Of course, as always, I could be wrong and would love to be proved so.
"...Democrats might want entertain the notion that it is time to break with Bush on the war in Iraq, trade policy, tax policy and just about everything else."
That's funny. As if Dems aren't sucking down corporate cash as fast as inhumanly possible. It's not about breaking with Bush, it's about breaking with the system that's now in place. If one accepts bucks from bomb-makers, then they will talk about "ending the war" (even though they know there is no actual war,) while insuring said non-war continues. Merck pays the campaign bills and we get talk on health reform as the Treasury is drained.
The few righteous Dems are slammed, smeared and ignored - think Feingold, Byrd, Waters, etc, by the powder Blues who never saw a greenback they didn't love.
The more pressing question is.........would you even listen to what these 29 percent have to say?
Effective opposition to Bush:
Kim Jong Il-got his nuke and is still dictator of North Korea.
The Iraqi Insurgents-Preventing Bush from plundering Iraq's oil and defying US occupation.
Ineffective Opposition to Bush:
US Congress-Corrupt and impotent.
US Citizens-Irrelevant, not the Deciders.

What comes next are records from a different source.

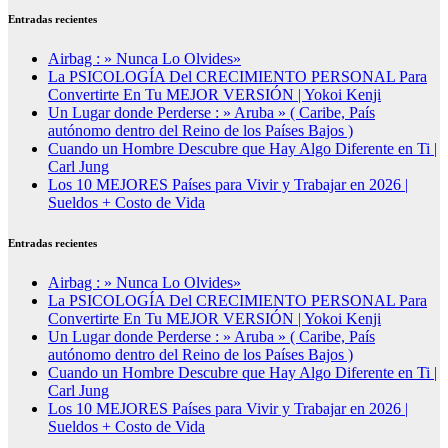
Entradas recientes
Airbag : » Nunca Lo Olvides»
La PSICOLOGÍA Del CRECIMIENTO PERSONAL Para
Convertirte En Tu MEJOR VERSIÓN | Yokoi Kenji
Un Lugar donde Perderse : » Aruba » ( Caribe, País
autónomo dentro del Reino de los Países Bajos )
Cuando un Hombre Descubre que Hay Algo Diferente en Ti |
Carl Jung
Los 10 MEJORES Países para Vivir y Trabajar en 2026 |
Sueldos + Costo de Vida
Entradas recientes
Airbag : » Nunca Lo Olvides»
La PSICOLOGÍA Del CRECIMIENTO PERSONAL Para
Convertirte En Tu MEJOR VERSIÓN | Yokoi Kenji
Un Lugar donde Perderse : » Aruba » ( Caribe, País
autónomo dentro del Reino de los Países Bajos )
Cuando un Hombre Descubre que Hay Algo Diferente en Ti |
Carl Jung
Los 10 MEJORES Países para Vivir y Trabajar en 2026 |
Sueldos + Costo de Vida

Are not players on the world stage.
United Nations-How many nukes and brigades does the UN have?
Other Govrnments-US has more bombs than there are cities to bomb.

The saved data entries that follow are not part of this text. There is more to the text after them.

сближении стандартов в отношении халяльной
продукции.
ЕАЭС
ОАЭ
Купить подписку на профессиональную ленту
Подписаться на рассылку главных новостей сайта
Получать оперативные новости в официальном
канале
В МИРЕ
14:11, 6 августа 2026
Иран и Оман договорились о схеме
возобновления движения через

"we deserve whatever happens to us now." When historians look back on this period in American history they may describe it in the same way Cubans refer to the disastrous loss of sugar-daddy Russia in 1990 as " Special Period " a period when WHO , Miami-living Cuban ex-patriots and Revolucionaries all agreed that among other deprivations adult Cuban citizens lost an average of 30 pounds of body weight. No,there wasn't a sudden rush on Fitness World weight-loss facilities.
Cubans' problems were external: peak-oil and pits- sugar.America's problems are internal : governmental evil and public disinterest.
Generally speaking , Cubans admitted their mistake of relying on the beneficence of the USSR and took the tough but correct steps towards self-sufficiency.
As yet a very tiny number of American citizens are echoing " curmudgeon99's" sentiments and realisticly admitting that the US public is as responsible for the present condition as the government.
Election reform...we must change the electoral college, insure accurate and incorruptible vote counting, make available to the citizens all sources of contributions to the candidates.
As for the next election, I think all progressive parties, Greens, etc. should drop individual and party egos, join together for the express purpose of outvoting the two major parties with a focus on returning power to the people via honest and ethical representation, to correct the dissolutions to the Constitution that have shifted unbridled power to the rogue element now in the White House, getting out of Iraq, restoring our reputation through diplomacy not bullying, and responsibly taking actions to join in the more serious effort to reduce global warming through alternate and renewable energy sources. Is this possible? Not much time left.